[RECORDS FOR THIS TASK — start]

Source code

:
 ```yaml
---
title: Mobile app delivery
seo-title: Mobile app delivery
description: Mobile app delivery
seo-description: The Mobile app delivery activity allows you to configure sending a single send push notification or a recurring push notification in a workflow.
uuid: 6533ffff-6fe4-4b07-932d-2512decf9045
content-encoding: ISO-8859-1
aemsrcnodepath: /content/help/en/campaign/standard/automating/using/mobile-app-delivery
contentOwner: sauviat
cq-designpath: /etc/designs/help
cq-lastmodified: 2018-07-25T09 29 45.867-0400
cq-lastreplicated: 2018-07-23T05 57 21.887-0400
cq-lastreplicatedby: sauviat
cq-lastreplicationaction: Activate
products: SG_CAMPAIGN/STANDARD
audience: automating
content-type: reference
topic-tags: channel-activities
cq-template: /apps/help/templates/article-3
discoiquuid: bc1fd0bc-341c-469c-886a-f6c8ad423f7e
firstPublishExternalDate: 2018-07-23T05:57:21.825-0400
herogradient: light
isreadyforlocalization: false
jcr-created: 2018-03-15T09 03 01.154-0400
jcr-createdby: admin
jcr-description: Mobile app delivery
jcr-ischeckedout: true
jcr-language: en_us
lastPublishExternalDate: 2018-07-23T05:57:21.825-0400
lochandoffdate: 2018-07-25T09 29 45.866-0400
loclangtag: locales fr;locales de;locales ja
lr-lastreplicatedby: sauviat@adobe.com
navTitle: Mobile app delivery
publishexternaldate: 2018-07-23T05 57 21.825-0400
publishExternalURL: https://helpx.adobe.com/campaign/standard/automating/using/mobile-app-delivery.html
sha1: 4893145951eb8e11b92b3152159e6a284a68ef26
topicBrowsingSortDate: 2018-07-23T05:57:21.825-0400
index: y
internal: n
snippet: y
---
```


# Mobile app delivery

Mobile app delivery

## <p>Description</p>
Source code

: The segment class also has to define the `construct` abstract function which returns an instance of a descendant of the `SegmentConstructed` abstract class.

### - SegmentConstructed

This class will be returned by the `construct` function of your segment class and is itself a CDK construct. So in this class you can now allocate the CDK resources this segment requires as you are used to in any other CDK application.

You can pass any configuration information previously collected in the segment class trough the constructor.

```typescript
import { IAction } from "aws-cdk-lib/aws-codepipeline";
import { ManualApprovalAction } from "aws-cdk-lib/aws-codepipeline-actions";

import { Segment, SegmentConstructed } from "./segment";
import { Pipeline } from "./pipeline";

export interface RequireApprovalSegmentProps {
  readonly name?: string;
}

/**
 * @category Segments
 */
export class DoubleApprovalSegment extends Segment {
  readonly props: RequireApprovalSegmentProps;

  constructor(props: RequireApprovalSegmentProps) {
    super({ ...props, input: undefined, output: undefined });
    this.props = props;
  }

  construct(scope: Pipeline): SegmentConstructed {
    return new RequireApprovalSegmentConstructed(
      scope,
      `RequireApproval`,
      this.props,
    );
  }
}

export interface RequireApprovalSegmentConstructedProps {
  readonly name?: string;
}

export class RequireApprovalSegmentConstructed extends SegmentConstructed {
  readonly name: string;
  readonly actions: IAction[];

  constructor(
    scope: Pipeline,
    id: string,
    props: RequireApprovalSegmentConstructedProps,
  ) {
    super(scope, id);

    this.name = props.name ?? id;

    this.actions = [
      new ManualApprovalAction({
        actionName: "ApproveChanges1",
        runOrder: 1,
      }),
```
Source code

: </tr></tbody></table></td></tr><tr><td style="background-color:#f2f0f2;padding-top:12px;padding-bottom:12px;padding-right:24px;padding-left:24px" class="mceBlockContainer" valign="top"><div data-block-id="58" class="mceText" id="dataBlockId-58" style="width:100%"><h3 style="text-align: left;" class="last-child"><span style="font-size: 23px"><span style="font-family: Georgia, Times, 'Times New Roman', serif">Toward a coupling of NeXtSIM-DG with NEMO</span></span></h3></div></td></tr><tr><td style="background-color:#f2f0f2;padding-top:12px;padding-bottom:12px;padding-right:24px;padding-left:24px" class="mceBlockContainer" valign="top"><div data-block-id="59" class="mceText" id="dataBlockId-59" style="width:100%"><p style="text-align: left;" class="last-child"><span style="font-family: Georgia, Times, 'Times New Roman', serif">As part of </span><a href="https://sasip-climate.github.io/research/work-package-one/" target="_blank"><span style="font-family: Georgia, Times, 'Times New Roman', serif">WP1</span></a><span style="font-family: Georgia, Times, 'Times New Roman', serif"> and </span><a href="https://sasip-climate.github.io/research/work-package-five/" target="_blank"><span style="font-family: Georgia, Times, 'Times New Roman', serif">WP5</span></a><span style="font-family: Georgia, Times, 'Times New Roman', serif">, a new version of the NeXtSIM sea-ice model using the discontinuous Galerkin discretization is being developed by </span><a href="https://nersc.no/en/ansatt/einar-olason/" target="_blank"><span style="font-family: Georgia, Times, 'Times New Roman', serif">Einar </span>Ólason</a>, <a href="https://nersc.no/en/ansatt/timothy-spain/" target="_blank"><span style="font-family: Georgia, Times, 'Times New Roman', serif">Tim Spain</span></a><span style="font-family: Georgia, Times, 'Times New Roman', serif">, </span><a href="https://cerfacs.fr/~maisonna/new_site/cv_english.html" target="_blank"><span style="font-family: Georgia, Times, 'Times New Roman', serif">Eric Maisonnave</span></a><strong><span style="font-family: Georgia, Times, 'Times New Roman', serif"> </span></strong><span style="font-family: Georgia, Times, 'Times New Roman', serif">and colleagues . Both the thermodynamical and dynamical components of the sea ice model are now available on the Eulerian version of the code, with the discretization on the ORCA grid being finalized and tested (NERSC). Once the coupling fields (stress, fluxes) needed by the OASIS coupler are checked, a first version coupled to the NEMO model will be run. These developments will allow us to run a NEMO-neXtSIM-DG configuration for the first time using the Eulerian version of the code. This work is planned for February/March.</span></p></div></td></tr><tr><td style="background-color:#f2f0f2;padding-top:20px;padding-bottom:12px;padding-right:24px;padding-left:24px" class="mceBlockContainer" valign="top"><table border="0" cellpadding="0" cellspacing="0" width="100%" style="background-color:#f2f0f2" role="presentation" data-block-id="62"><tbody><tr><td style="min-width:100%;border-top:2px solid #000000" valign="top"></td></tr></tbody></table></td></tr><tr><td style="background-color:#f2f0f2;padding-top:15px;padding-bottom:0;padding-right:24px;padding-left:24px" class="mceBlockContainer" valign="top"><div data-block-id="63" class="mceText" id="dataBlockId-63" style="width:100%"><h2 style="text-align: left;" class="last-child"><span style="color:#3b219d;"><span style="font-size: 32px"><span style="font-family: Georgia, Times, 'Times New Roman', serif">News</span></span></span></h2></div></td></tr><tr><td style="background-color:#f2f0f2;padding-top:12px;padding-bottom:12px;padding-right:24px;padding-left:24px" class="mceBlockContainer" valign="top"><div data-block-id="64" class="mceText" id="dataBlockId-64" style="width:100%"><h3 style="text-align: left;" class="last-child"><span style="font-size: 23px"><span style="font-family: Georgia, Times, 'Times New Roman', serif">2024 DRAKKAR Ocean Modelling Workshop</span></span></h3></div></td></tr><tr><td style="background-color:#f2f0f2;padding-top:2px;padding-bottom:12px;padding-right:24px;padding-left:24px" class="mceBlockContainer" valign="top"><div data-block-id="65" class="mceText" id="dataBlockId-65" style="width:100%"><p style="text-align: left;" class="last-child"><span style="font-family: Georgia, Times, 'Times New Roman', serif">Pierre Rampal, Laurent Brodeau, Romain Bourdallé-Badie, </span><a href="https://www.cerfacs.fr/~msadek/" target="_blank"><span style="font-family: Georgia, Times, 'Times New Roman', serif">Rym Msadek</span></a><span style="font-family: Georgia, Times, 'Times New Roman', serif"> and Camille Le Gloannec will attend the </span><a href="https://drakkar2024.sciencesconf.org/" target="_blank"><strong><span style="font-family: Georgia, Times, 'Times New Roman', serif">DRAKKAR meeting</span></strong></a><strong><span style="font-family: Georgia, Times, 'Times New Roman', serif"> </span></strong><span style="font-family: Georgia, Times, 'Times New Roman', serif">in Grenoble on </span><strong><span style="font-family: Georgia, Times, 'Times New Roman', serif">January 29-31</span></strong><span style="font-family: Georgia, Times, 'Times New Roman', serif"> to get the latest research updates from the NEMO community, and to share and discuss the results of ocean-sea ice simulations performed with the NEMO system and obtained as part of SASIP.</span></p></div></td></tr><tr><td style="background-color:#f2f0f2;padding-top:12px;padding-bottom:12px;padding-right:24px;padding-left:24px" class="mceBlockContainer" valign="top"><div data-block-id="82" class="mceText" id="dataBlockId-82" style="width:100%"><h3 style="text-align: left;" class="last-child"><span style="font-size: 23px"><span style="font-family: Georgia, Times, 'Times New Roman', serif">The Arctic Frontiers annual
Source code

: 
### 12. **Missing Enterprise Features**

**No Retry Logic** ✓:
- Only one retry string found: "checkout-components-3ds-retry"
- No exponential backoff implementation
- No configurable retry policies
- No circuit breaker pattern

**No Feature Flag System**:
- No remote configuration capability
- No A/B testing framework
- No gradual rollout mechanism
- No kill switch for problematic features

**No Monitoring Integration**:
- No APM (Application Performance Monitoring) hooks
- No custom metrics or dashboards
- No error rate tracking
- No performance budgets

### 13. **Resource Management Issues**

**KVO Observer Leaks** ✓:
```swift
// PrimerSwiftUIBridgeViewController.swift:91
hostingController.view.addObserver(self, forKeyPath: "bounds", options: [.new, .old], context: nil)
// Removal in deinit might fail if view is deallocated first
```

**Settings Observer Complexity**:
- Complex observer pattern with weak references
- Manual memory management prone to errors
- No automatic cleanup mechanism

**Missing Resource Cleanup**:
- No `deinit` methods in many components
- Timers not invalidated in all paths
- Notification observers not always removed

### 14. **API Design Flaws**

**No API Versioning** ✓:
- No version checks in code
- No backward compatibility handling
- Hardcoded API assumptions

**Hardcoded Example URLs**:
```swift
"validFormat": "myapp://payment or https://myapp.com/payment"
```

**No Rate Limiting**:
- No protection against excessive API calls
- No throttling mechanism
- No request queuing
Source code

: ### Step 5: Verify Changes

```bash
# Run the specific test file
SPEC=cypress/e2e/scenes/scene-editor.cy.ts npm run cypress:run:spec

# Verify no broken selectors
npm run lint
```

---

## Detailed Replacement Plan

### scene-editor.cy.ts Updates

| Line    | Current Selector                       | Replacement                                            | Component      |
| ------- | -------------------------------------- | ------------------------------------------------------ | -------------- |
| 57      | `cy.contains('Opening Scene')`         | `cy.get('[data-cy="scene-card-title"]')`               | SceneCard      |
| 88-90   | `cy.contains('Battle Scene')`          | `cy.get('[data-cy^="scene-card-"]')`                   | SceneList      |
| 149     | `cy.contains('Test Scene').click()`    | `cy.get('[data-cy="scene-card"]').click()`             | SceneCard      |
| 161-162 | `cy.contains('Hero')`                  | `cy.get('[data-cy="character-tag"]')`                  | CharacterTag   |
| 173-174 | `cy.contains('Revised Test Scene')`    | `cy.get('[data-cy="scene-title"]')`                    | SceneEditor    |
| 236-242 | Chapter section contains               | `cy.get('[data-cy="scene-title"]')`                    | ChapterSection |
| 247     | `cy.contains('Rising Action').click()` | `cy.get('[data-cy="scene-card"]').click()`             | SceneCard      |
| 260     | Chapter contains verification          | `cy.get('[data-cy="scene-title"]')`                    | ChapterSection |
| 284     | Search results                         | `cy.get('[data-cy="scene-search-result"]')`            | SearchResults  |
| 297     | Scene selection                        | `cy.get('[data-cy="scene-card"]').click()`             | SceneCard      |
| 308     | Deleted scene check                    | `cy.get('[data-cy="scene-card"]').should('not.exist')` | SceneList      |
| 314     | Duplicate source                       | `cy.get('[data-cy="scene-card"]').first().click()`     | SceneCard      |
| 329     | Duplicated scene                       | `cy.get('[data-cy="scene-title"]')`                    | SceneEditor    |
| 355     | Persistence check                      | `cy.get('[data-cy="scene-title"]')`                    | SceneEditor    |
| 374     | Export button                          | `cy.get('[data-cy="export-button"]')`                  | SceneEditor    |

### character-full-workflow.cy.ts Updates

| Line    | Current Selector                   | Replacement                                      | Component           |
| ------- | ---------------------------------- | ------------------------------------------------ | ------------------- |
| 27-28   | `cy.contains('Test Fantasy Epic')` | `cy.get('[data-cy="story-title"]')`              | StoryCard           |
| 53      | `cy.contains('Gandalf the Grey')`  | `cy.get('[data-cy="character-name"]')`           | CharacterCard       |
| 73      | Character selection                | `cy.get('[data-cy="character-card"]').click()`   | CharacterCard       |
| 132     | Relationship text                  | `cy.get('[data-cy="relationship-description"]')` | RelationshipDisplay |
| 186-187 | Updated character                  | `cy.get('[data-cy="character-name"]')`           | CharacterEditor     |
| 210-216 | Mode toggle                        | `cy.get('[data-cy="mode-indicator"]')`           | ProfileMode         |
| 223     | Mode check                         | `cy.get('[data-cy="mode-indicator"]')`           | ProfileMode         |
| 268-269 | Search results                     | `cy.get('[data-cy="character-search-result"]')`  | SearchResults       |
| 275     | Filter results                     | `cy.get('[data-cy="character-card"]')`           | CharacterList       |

[RECORDS FOR THIS TASK — finish]

◆ **WORK REQUEST**
Select every line above that contains the word "lastreplicatedby", and copy it.

◆ **TASK RESULT**
cq-lastreplicatedby: sauviat
lr-lastreplicatedby: sauviat@adobe.com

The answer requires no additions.